A new tyranny is thus born, invisible and often virtual, which unilaterally and relentlessly imposes its own laws and rules. Debt and the accumulation of interest also make it difficult for countries to realize the potential of their own economies and keep citizens from enjoying their real purchasing power. To all this we can add widespread corruption and self-serving tax evasion, which have taken on worldwide dimensions. The thirst for power and possessions knows no limits. In this system, which tends to devour everything which stands in the way of increased profits, whatever is fragile, like the environment, is defenseless before the interests of a deified market, which become the only rule,” – Pope Francis.

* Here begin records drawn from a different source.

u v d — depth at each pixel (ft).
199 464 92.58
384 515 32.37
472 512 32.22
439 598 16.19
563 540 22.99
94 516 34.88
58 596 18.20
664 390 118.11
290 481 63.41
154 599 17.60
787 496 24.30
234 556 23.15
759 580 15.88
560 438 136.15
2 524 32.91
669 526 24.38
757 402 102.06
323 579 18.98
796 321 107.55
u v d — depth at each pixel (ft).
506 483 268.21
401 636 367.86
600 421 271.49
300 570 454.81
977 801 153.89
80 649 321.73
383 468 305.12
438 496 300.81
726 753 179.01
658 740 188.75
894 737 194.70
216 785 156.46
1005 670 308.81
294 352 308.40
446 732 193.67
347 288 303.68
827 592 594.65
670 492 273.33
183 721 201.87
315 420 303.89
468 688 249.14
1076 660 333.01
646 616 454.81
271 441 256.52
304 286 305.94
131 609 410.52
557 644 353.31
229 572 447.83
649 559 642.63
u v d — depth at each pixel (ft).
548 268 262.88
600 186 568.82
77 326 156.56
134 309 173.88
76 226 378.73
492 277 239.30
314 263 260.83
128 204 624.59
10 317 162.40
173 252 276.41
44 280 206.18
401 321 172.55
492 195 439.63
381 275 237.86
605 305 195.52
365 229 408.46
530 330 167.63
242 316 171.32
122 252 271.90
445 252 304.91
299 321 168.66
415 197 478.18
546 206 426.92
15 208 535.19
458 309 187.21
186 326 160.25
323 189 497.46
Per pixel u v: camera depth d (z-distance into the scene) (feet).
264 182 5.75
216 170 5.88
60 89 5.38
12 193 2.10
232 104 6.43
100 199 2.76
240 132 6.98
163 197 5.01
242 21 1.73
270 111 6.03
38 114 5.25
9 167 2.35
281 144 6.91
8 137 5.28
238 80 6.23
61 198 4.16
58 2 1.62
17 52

The Pope And The American Right, Ctd

Patrick J Deneen’s piece is very helpful. Money quote:

I think it is because of the left’s “narrative of disruption” [about Francis] that the right is panicked over Francis’s critiques of capitalism. These Vatican criticisms—suddenly salient in ways they weren’t when uttered by JPII and Benedict—need to be nipped in the bud before they do any damage.

The American right has gotten used to believing that Catholicism is cool because of its teachings on sex, abortion, homosexuality, marriage and contraception. And that has been a core feature of the theocon-neocon popular front this past decade or two. But it has always relied on ignoring or suppressing the critique of market capitalism that has long been embedded in Catholic social thought and was enunciated by John Paul II and Benedict XVI repeatedly. Just as the church challenges the left on some social issues, it deeply challenges the right on economic ones. I think it’s healthy that the right is now turning on this Pope. Catholicism is deeper, broader and more complex than any right or left political co-optation would have you believe.